What is expected — Only the number is wanted: how many lines of the listing below contain "Fusion"?

Provided material —
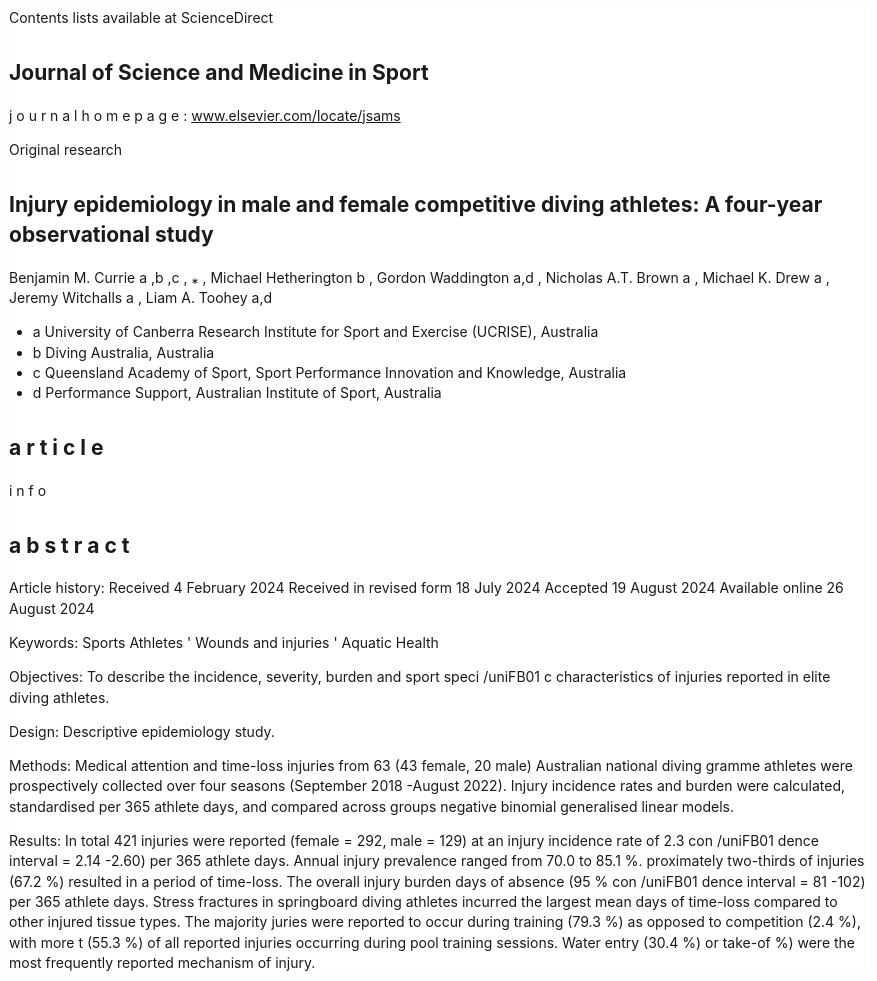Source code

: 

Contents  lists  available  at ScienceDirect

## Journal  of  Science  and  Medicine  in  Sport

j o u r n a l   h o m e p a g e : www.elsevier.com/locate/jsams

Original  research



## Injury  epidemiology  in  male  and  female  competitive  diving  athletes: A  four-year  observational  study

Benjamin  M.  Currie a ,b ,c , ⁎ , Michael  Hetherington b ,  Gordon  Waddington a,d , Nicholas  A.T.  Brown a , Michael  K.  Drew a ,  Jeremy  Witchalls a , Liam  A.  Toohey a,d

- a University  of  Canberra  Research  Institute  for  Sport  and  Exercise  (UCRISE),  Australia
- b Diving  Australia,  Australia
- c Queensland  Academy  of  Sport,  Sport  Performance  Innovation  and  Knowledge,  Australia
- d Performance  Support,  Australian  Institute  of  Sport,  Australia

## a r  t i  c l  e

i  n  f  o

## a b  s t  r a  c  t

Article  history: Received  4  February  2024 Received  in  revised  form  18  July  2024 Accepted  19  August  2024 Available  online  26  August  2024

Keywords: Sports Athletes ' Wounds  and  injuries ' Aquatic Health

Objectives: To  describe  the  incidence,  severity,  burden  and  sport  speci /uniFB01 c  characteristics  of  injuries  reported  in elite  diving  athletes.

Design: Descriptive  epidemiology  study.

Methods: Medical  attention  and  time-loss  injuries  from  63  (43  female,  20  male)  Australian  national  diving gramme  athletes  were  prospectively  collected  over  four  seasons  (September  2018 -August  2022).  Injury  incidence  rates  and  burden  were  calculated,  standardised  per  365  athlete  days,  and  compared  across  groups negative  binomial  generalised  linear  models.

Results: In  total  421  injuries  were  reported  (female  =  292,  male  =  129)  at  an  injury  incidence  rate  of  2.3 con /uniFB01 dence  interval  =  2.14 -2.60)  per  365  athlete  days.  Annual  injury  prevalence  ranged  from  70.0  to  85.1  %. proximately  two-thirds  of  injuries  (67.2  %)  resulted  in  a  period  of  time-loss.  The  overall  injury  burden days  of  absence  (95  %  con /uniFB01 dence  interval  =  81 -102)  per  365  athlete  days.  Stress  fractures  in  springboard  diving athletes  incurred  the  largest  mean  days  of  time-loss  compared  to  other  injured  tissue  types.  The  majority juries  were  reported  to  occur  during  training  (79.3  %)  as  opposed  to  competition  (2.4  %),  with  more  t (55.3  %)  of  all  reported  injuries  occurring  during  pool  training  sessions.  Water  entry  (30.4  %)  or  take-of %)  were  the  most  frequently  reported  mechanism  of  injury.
--
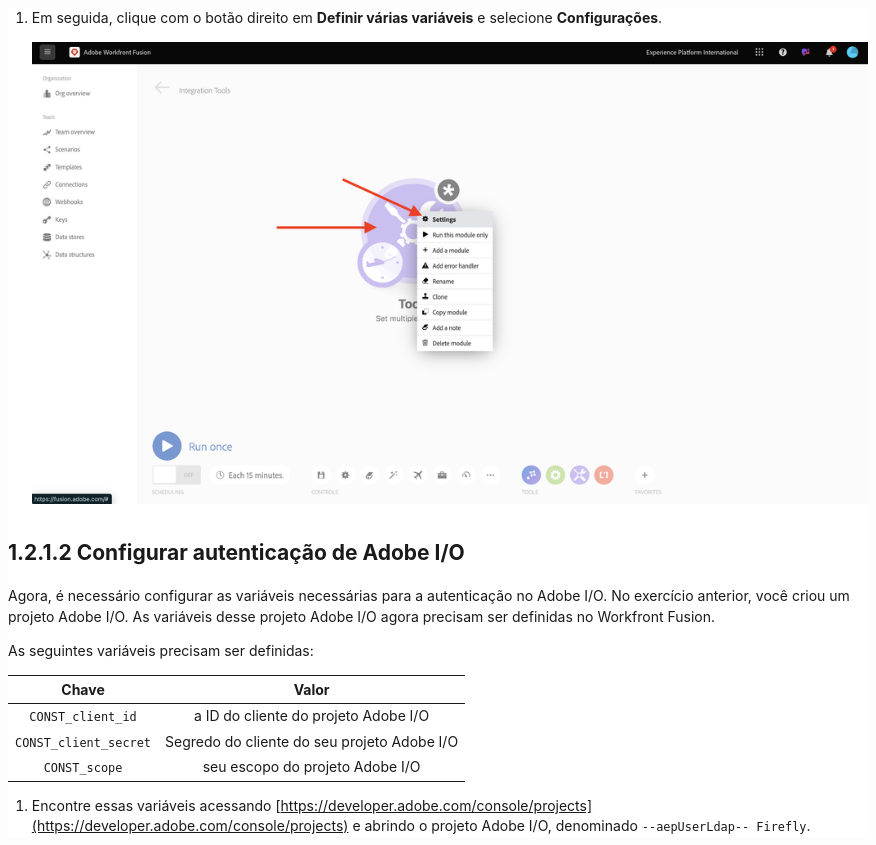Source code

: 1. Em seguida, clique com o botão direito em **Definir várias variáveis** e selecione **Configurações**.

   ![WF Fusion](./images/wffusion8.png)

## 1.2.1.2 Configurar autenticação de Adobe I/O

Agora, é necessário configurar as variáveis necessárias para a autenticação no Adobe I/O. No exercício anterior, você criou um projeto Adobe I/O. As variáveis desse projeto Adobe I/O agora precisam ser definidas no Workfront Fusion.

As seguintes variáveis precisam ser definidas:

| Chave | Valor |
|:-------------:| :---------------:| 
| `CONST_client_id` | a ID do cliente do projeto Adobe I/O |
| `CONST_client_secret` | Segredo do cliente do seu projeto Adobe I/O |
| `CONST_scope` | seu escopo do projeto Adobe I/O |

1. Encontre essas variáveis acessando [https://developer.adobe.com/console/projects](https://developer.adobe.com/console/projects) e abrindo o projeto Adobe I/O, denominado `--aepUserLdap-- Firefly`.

Your response — 2